However, the study also reveals that the children use much less energy playing virtual sports than they would in the real versions.
Associate Professor David Dunstan, head of the physical activity lab at the Baker IDI Heart and Diabetes Institute, points out that real boxing burns more than twice as much energy as Wii boxing, and real tennis is 77 per cent more demanding than the electronic version.
Reported in the British Journal of Sports Medicine, the study suggests that a child who played Wii sports would use about two per cent more energy than the one who played sedentary computer games in a week.
The authors of the study said that the increase was "trivial", and that the activity was not intense enough to be counted in the recommended daily amount of physical activity.
They, however, agreed that such games were preferable to sedentary games.

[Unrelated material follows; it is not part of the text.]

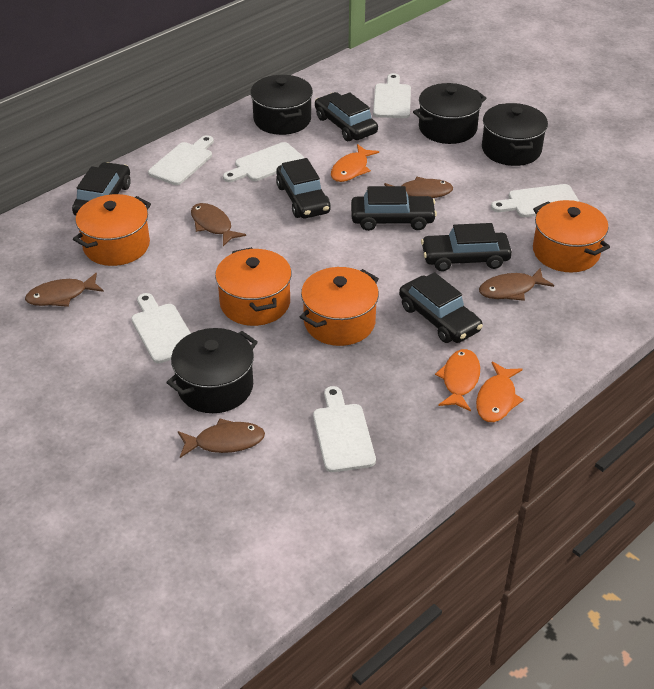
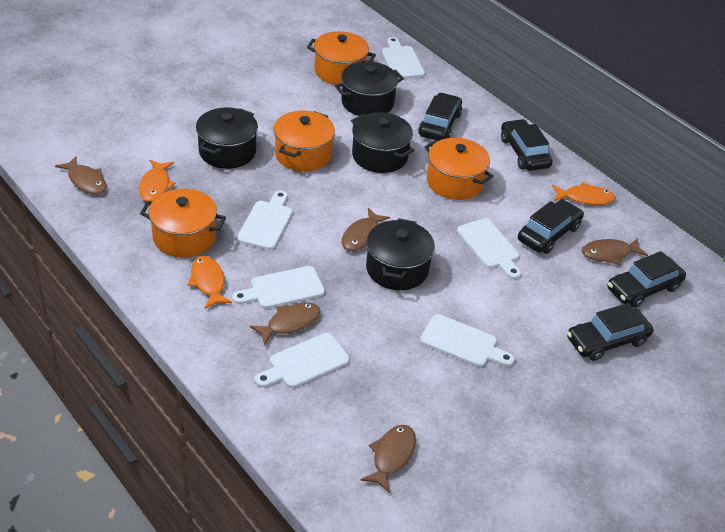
black car: 6 -> 5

Dunstan said that further research was needed to determine what role such games might play in metabolic health, since various studies have linked too much sitting with heightened risk of heart disease, stroke and diabetes, irrespective of how much moderate to vigorous exercise people did at other times of the day.
He said that interactive games could be useful in helping to increase people's level of activity throughout the day.
Nintendo Australia public relations manager Heather Murphy conceded that playing Wii was not a substitute for more vigorous activity.
"But it's a great way for people to ease into exercise or to complement what they're already doing," the Sydney Morning Herald quoted her as saying.